The Anglican Church of Canada agreed last week not to take any legislative action in response to differing views on same-sex blessings.
Rather, they chose to have "more conversation," said Archbishop Fred Hiltz, primate of the Anglican Church of Canada.
"That's an action," Hiltz insisted, according to the Anglican Journal.
Though the province, representing some 800,000 Anglicans, does not formally allow same-sex blessings and remains committed to the moratoria Anglican leaders worldwide agreed to in 2004, Canadian Anglicans acknowledged that a number of dioceses have already permitted the blessing of same-sex unions.
In 2003, the Diocese of New Westminster, one of 30 dioceses in the Canadian province, had heightened controversy in the global Anglican Communion when it approved the rite of blessing gay and lesbian unions.
"We acknowledge diverse pastoral practices as dioceses respond to their own missional contexts," states the Sexuality Discernment report, which the Anglican Church of Canada affirmed during its General Synod last week.
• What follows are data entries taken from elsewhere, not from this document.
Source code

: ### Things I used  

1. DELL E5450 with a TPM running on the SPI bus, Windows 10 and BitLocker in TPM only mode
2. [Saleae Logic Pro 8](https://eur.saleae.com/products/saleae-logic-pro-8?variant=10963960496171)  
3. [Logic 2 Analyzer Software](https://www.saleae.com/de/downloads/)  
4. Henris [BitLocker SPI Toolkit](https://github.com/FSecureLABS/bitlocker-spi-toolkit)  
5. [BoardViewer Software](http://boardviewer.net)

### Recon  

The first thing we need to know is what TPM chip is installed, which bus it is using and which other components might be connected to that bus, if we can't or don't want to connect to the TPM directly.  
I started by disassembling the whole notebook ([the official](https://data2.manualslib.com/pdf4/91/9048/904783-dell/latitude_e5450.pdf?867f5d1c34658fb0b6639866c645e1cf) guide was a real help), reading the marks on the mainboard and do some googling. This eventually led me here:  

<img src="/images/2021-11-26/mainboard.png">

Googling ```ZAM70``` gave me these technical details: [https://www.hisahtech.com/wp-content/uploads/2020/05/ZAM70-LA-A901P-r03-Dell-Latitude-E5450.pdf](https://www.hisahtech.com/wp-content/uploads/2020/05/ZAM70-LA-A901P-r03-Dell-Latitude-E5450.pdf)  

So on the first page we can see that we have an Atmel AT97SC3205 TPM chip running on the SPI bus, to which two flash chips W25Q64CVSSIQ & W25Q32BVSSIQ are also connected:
The document further reads, "There can be no imposition of a decision or action, but rather we are challenged to live together sharing in the mission of Christ entrusted to us, accepting that different local contexts call at times for different local discernment, decision and action."
Hiltz indicated on Friday, the concluding day of the synod, that the Canadian body will continue forward with diversity and in openness.
"We’re not in a position to be going back to dioceses where they’ve made decisions one way or the other, to say, 'You must change your mind on this,'" Hiltz explained Friday, the concluding day of the synod.
"Now is not the time to force the issue by a resolution because we’re not ready for that kind of step," he said.
Hailing the synod's affirmation of the Sexuality Discernment report, the primate observed, "We’re no longer demonizing one another."
"We’re regarding one another differently … more patiently, more graciously," he said, as reported by the Anglican Journal.
Anglicans in Canada went into the General Synod, a triennial gathering, with the resolve not to debate or vote on a resolution that bans or allows same-sex blessings. The 2010 synod was, rather, designed to encourage and continue dialogue on the controversial matter of homosexuality.
"I think the Holy Spirit has called this church out of a time when we tried to resolve so many contentious issues through resolution, heated debate, fierce confrontation, even on the floor of synod, [with] subsequent hurt and anger and frustration and discouragement," Hiltz stated during the closing session of the synod. "People should never walk away from a synod feeling that way.
The church has entered into "a new space" where they can have "robust conversations," he noted. "We try to speak the truth in love. We try to listen respectfully. And together we try to discern the Spirit’s lead."
The General Synod came as The Episcopal Church in the United States was disciplined for ordaining its second openly homosexual bishop last month. The Rev. Canon Kenneth Kearon, secretary general of the Anglican Communion, recently informed the U.S. body that it was suspended from participating in ecumenical dialogues and stripped of decision-making powers on the Inter-Anglican Standing Commission on Unity, Faith and Order – a body that examines issues of doctrine and authority.
Kearon indicated in an announcement last week that the Anglican Communion was also keeping an eye on the Canadian body and its actions regarding same-sex blessings.